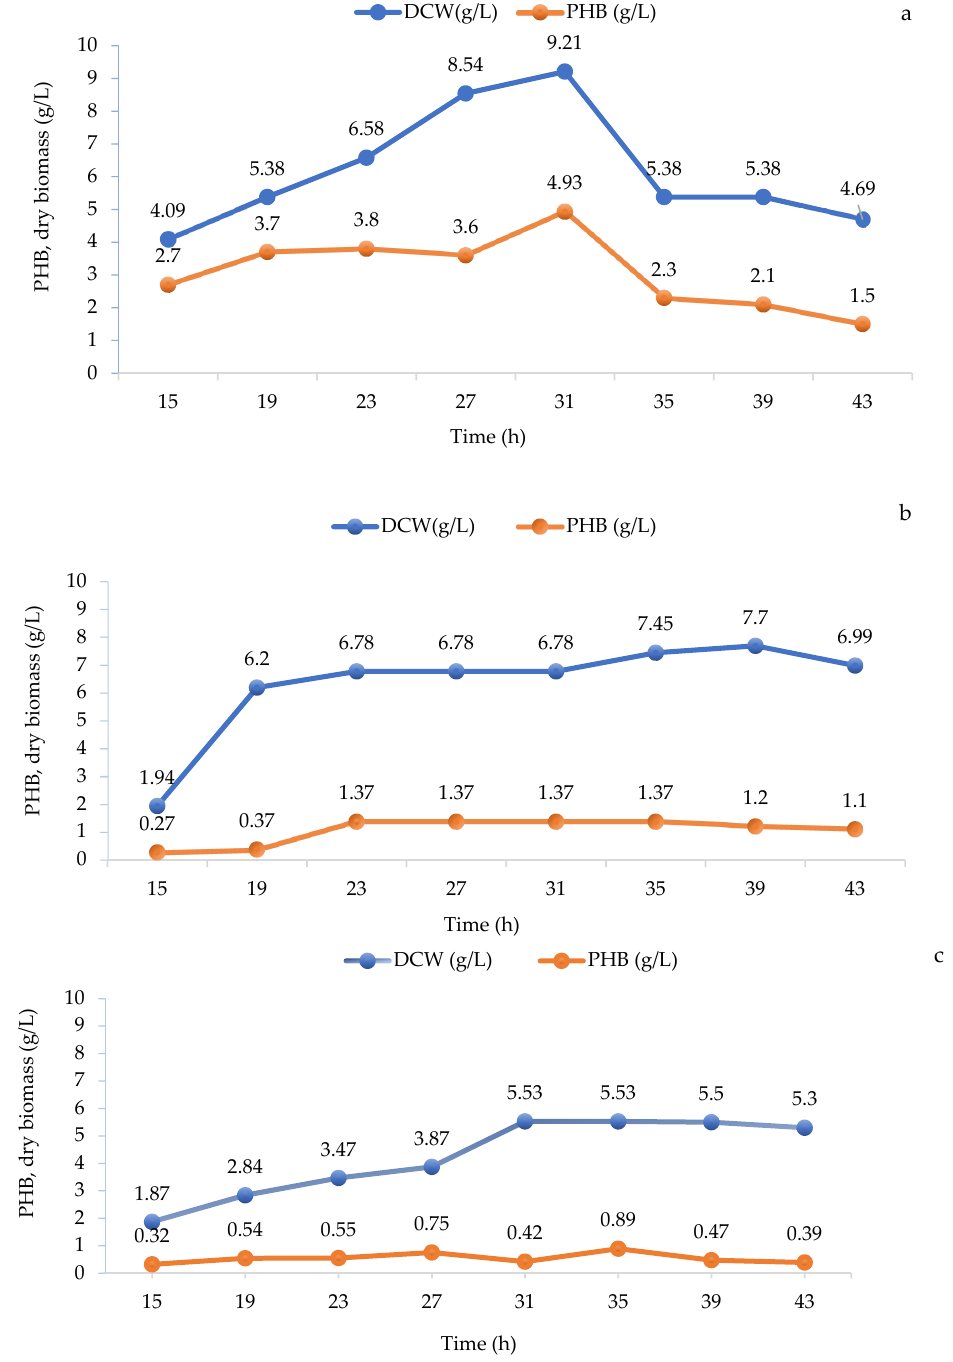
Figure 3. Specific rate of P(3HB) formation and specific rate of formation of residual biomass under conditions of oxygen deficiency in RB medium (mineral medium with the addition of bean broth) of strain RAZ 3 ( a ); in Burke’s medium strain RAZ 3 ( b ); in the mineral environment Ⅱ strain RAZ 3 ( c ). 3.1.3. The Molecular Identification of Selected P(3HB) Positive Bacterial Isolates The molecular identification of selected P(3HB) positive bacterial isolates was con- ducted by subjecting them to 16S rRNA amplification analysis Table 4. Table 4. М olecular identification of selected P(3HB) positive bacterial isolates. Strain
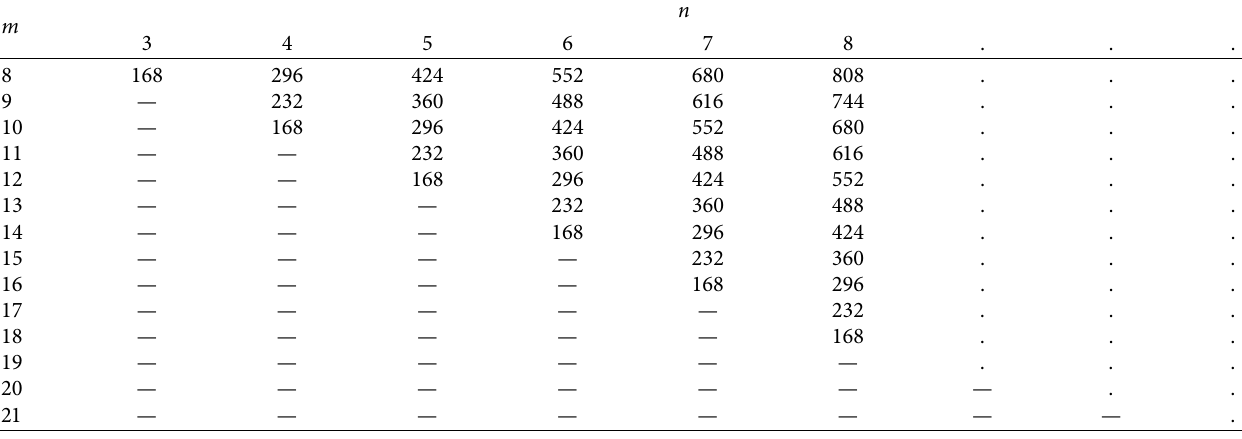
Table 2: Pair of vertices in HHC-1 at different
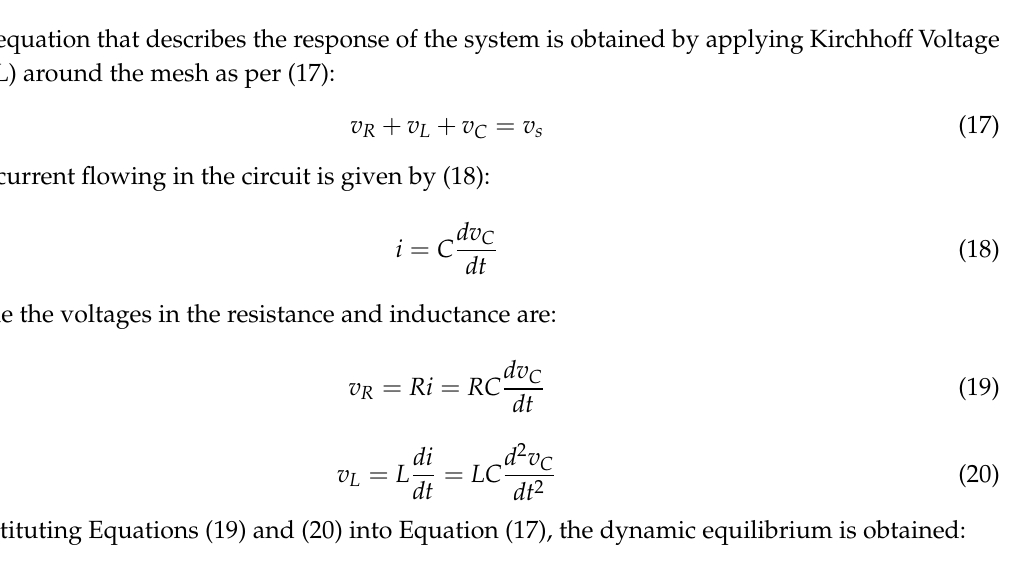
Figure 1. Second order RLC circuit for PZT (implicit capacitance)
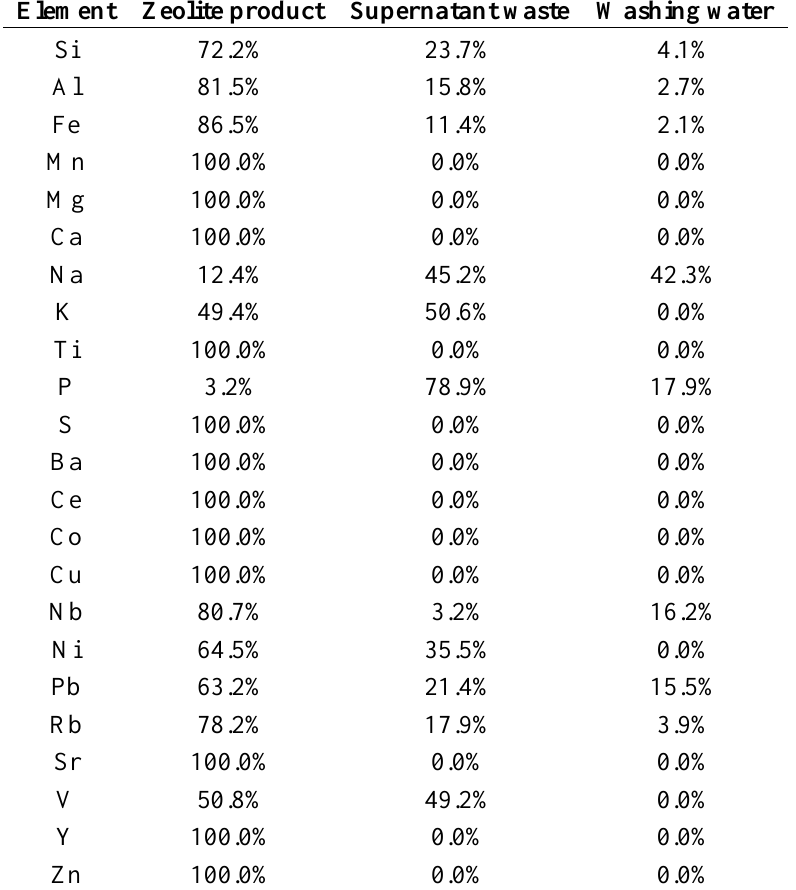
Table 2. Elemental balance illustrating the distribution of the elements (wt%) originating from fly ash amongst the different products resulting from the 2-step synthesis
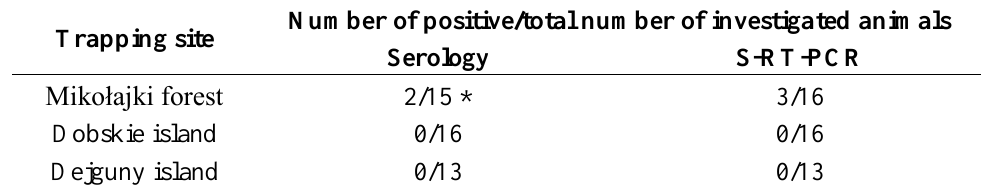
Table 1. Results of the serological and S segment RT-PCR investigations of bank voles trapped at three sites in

* * *

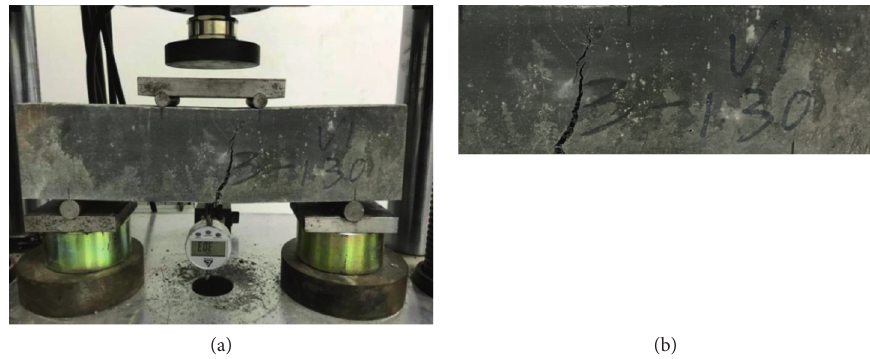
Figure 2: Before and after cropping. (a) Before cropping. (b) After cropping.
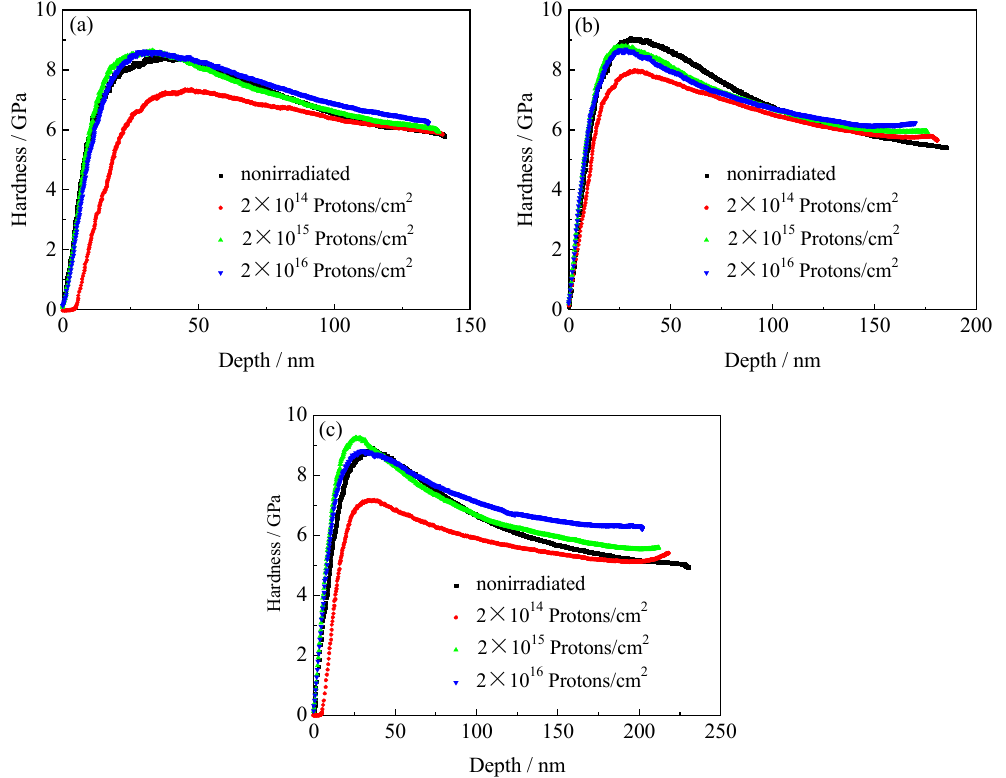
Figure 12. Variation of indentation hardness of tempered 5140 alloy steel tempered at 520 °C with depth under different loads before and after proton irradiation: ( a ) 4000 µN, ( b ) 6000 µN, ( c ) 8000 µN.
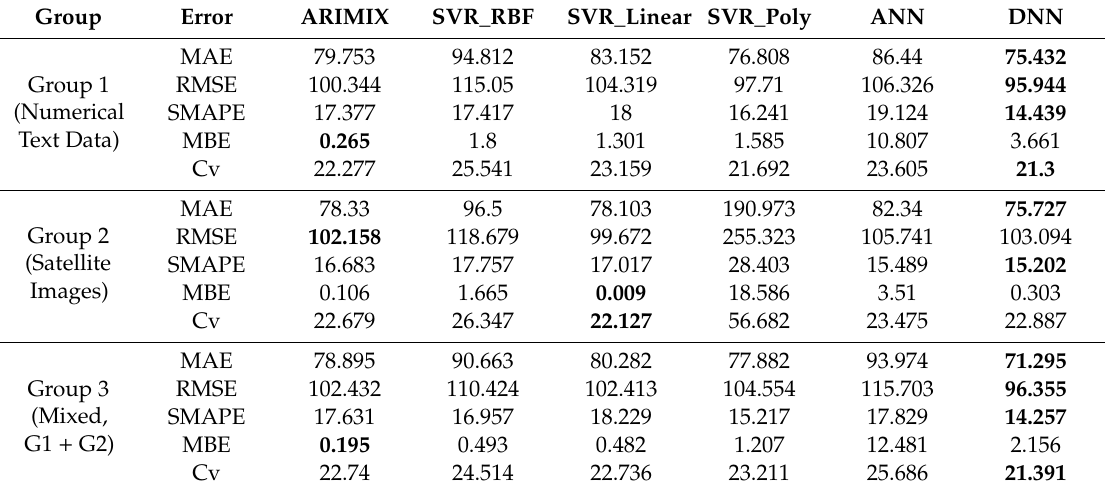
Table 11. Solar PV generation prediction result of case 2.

**Directions for this task:**
The expected result is a copy of each line in the records where "different" appears.

**Exercise output:**
Table 2: Pair of vertices in HHC-1 at different
Table 2. Elemental balance illustrating the distribution of the elements (wt%) originating from fly ash amongst the different products resulting from the 2-step synthesis
Figure 12. Variation of indentation hardness of tempered 5140 alloy steel tempered at 520 °C with depth under different loads before and after proton irradiation: ( a ) 4000 µN, ( b ) 6000 µN, ( c ) 8000 µN.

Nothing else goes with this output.